Enfin, l'édit d'Amboise de janvier 1572 décida « que les ordonnances qui avaient été failes sur le fait de la police étaient demeurées inutiles et sans exécution; que ce mal venoit du défaut de personnes qui fussent chargées spécialement d'y vacquer et d'en faire observer et entretenir les réglements; que S. M. en recevoit des plaintes continuelles de tous les endroits du royaume, et, qu'après avoir délibéré, il avoit enfin arrêté d'establir dans les villes certaines personnes notables commises et députées spécialement pour la police ;qu'à Paris, l'un des présidents et un conseiller au Parlement, un maistre des requêtes, le lieutenant civil ou criminel ; et, en leur absence, le particulier, le prevost des marchands ou l'un des eschevins, quatre notables bourgeois non exerçant la marchandise , les procureurs du roy au Châtelet et à l'hôtel de ville, s'assembleroient au Palais, en la salle de la chancellerie, deux fois la semaine, le mardy et le vendredy, depuis une heure après midi jusques à cinq; auxquels députés le roy donne puissance et autorité de mettre taux aux vivres, de juger les rapports qui seroient faits par les commissaires au Châtelet, et de faire soigneusement garder et observer les ordonnances et réglemens de police; que leurs jugemens seroient exécutés nonobstant l'appel et sans y préjudicier jusqu'à 40 livres parisis, et, en dernier ressort, jusqu'à cent sols; que, lorsque les cas mériteroient punition corporelle, ils seroient renvoyés aux juges ordinaires; - que, pour les autres villes du royaume où il y a parlement, le même ordre seroit suivi et gardé au plus près qu'il seroit possible; qu'à l'égard des villes où il y a siège royal , il seroit commis six personnages notables, dont les deux seroient officiers et les quatre

autres bourgeois, qui seroient choisis de six mois en six mois dans les assemblées des villes pour s'assembler les mêmes jours de mardy et de vendredy et vacquer actuellement au fait et réglement de la police dans toute l'étendue de son ressort, ad instar de la ville de Paris, et que les jugemens qu'ils rendroient seroient exécutés nonobstant l'appel, et sans y prejudicier, jusqu'à 20 livres parisis; et, en dernier ressort, jusqu'à 40 sols parisis; - et quant aux seigneurs haut-justiciers, il leur est enjoint de donner ordre au réglement de la police de leurs villes, terres et seigneuries, ainsi qu'ils connoistront être nécessaire pour le bien et commodité de leurs sujets, conformément néanmoins aux déclarations du

roy. »

Ces juridictions extraordinairement créées dans les villes, ne s'établirent qu'avec peine et ne purent fonctionner longtemps.
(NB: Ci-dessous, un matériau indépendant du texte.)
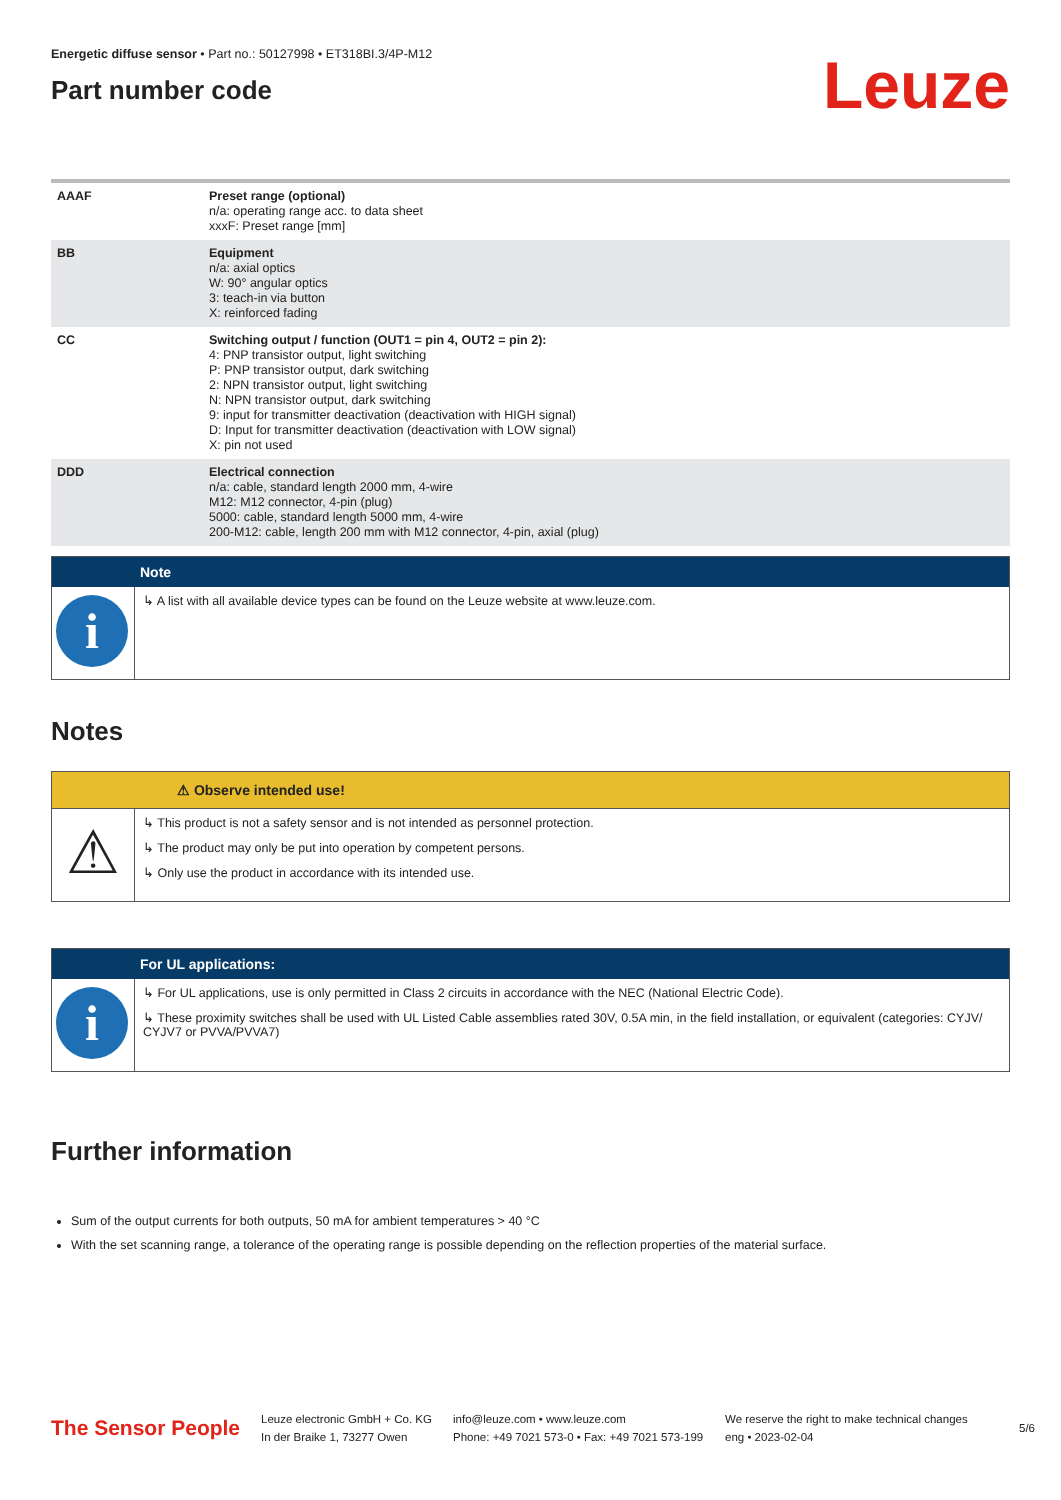Energetic diffuse sensor • Part no.: 50127998 • ET318BI.3/4P-M12
Part number code
Leuze
| AAAF | Preset range (optional) n/a: operating range acc. to data sheet xxxF: Preset range [mm] |
| BB | Equipment n/a: axial optics W: 90° angular optics 3: teach-in via button X: reinforced fading |
| CC | Switching output / function (OUT1 = pin 4, OUT2 = pin 2): 4: PNP transistor output, light switching P: PNP transistor output, dark switching 2: NPN transistor output, light switching N: NPN transistor output, dark switching 9: input for transmitter deactivation (deactivation with HIGH signal) D: Input for transmitter deactivation (deactivation with LOW signal) X: pin not used |
| DDD | Electrical connection n/a: cable, standard length 2000 mm, 4-wire M12: M12 connector, 4-pin (plug) 5000: cable, standard length 5000 mm, 4-wire 200-M12: cable, length 200 mm with M12 connector, 4-pin, axial (plug) |
Note
i
↳ A list with all available device types can be found on the Leuze website at www.leuze.com.
Notes
⚠ Observe intended use!
⚠
↳ This product is not a safety sensor and is not intended as personnel protection.
↳ The product may only be put into operation by competent persons.
↳ Only use the product in accordance with its intended use.
For UL applications:
i
↳ For UL applications, use is only permitted in Class 2 circuits in accordance with the NEC (National Electric Code).
↳ These proximity switches shall be used with UL Listed Cable assemblies rated 30V, 0.5A min, in the field installation, or equivalent (categories: CYJV/ CYJV7 or PVVA/PVVA7)
Further information
Sum of the output currents for both outputs, 50 mA for ambient temperatures > 40 °C
With the set scanning range, a tolerance of the operating range is possible depending on the reflection properties of the material surface.
The Sensor People
Leuze electronic GmbH + Co. KG
In der Braike 1, 73277 Owen
info@leuze.com • www.leuze.com
Phone: +49 7021 573-0 • Fax: +49 7021 573-199
We reserve the right to make technical changes
eng • 2023-02-04
5/6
Une déclaration du 10 septembre 1573 renvoya la police de Paris au Châtelet à l'Hôtel-de-Ville. Un règlement de Henri III, du 21 novembre 1577, renouvela le règlement de 1567 et rétablit les juges ordinaires dans leur ancien droit de connaitre de la police : les bourgeois établis en chaque quartier furent réduits à la seule compétence de condamner en 60 sols d'amende pour les fautes légères, et de faire leurs rapports pour les autres faits aux juges qui devaient en connaitre'.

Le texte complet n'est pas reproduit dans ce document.